- Layout difference data:
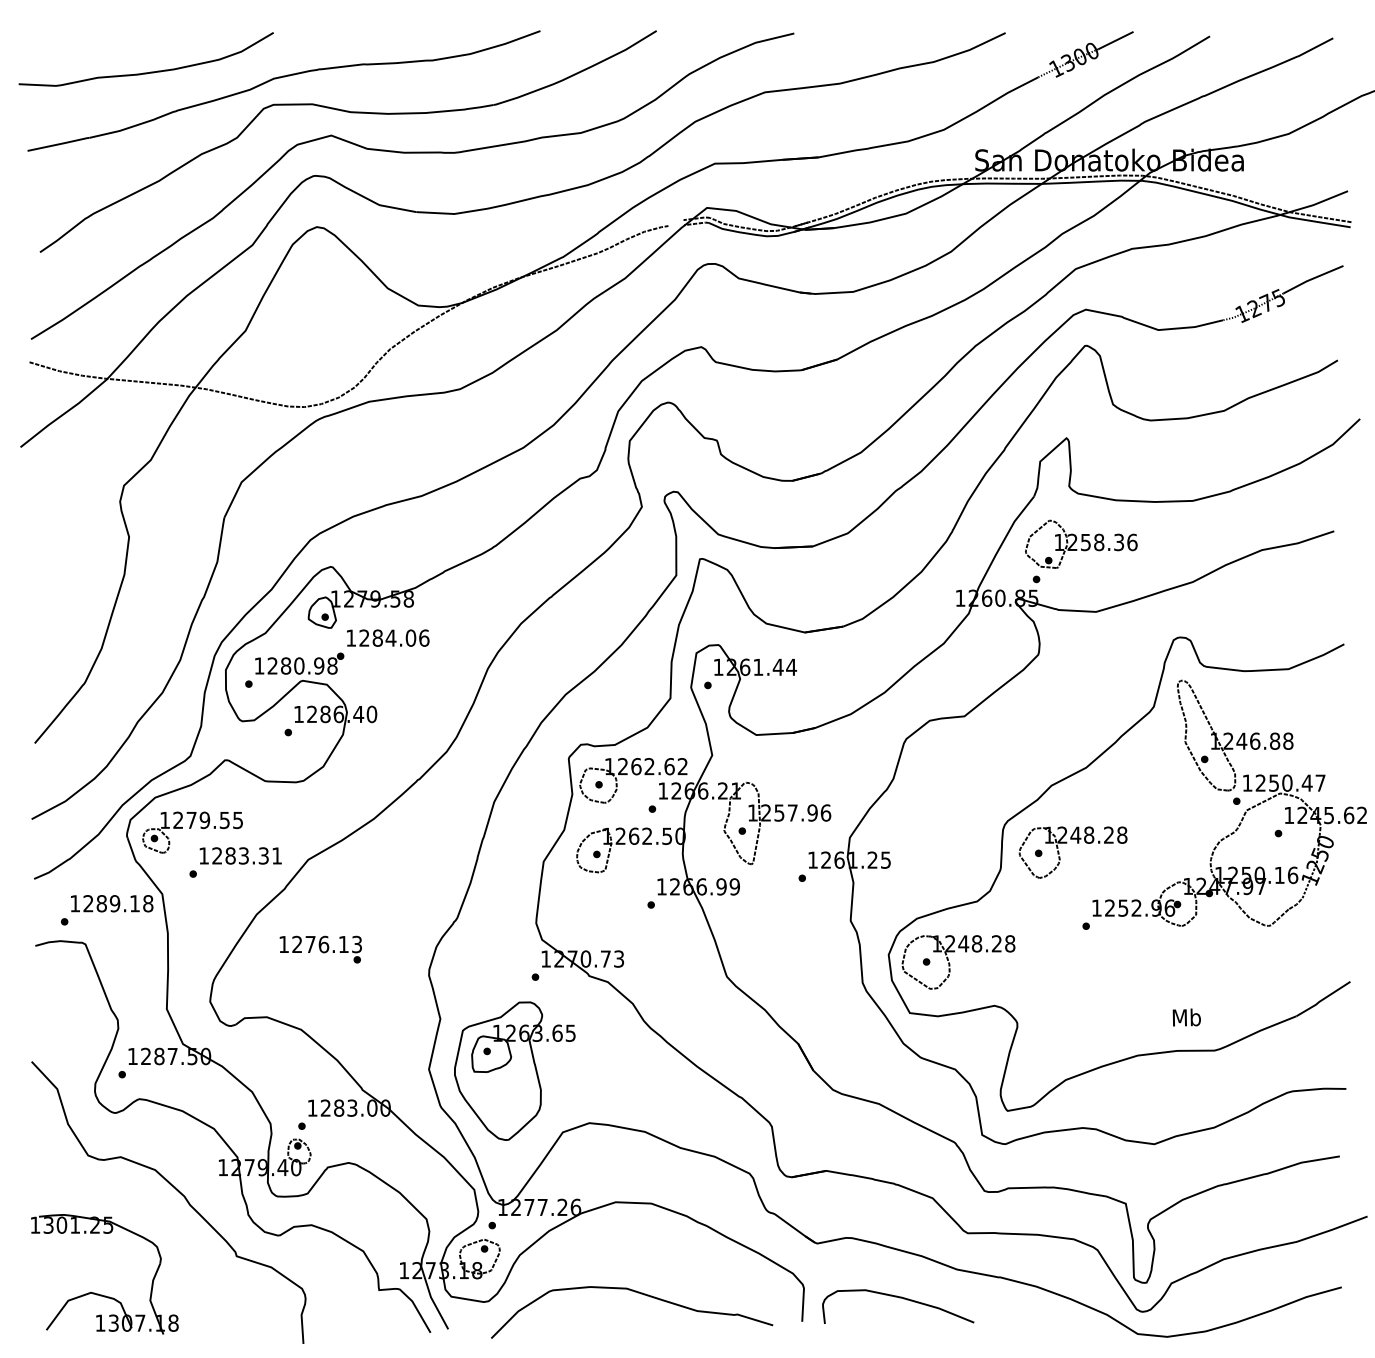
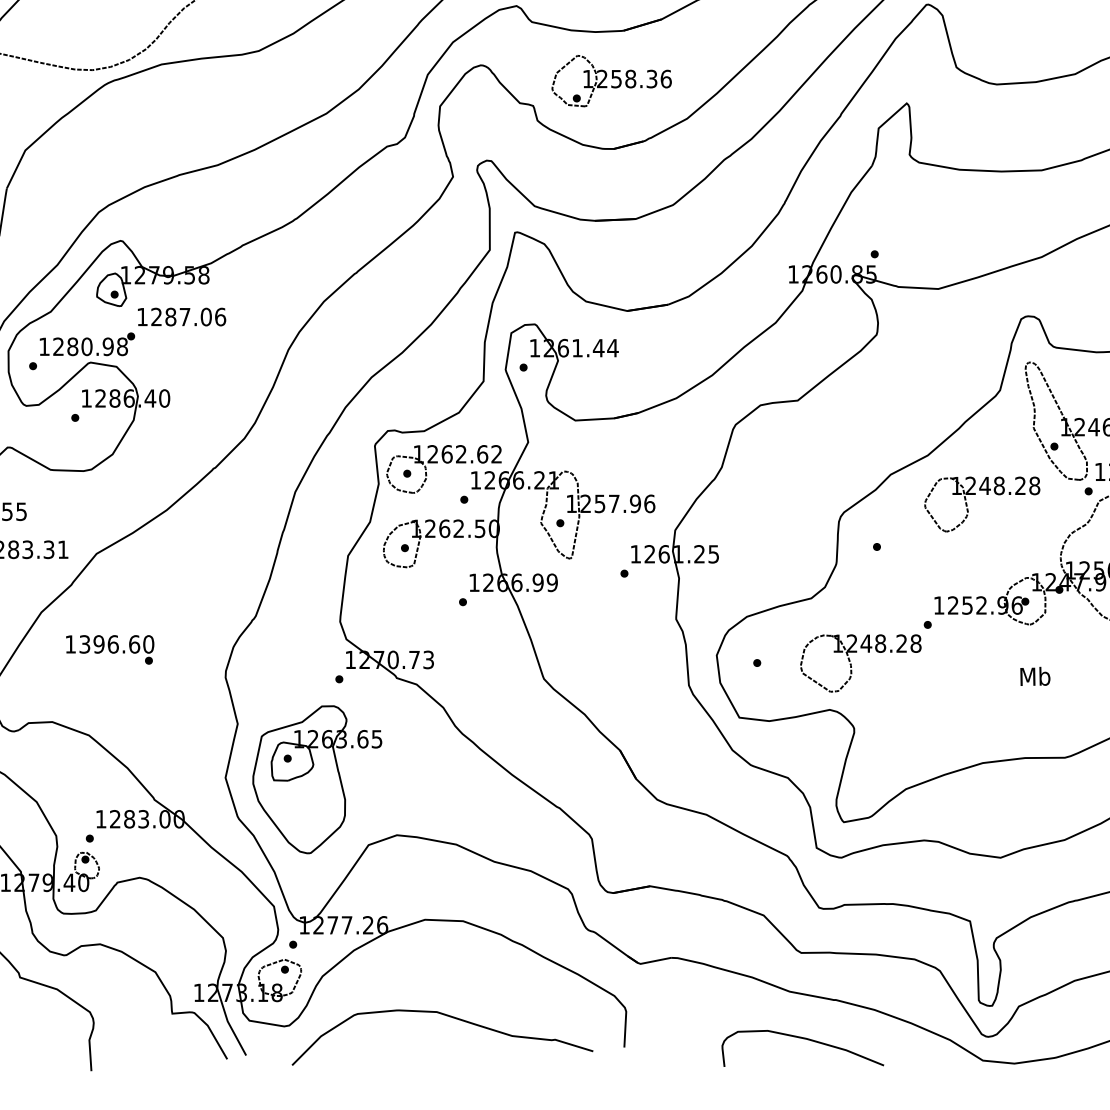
part: (1081, 543) -> (611, 80), moved
text: (390, 637) -> (184, 316), 1284.06 -> 1287.06
part: (1067, 843) -> (976, 494), moved
text: (327, 944) -> (117, 644), 1276.13 -> 1396.60
part: (950, 964) -> (852, 665), moved
text: (1186, 1017) -> (1034, 676), moved
curve: (899, 1298) -> (804, 1039), moved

- What you have to do: Please repeat, exactly and only, the lines from the one containing "part: (1067, 843) -> (976, 494), moved" through the last line of the records, both included.

- Task solution:
part: (1067, 843) -> (976, 494), moved
text: (327, 944) -> (117, 644), 1276.13 -> 1396.60
part: (950, 964) -> (852, 665), moved
text: (1186, 1017) -> (1034, 676), moved
curve: (899, 1298) -> (804, 1039), moved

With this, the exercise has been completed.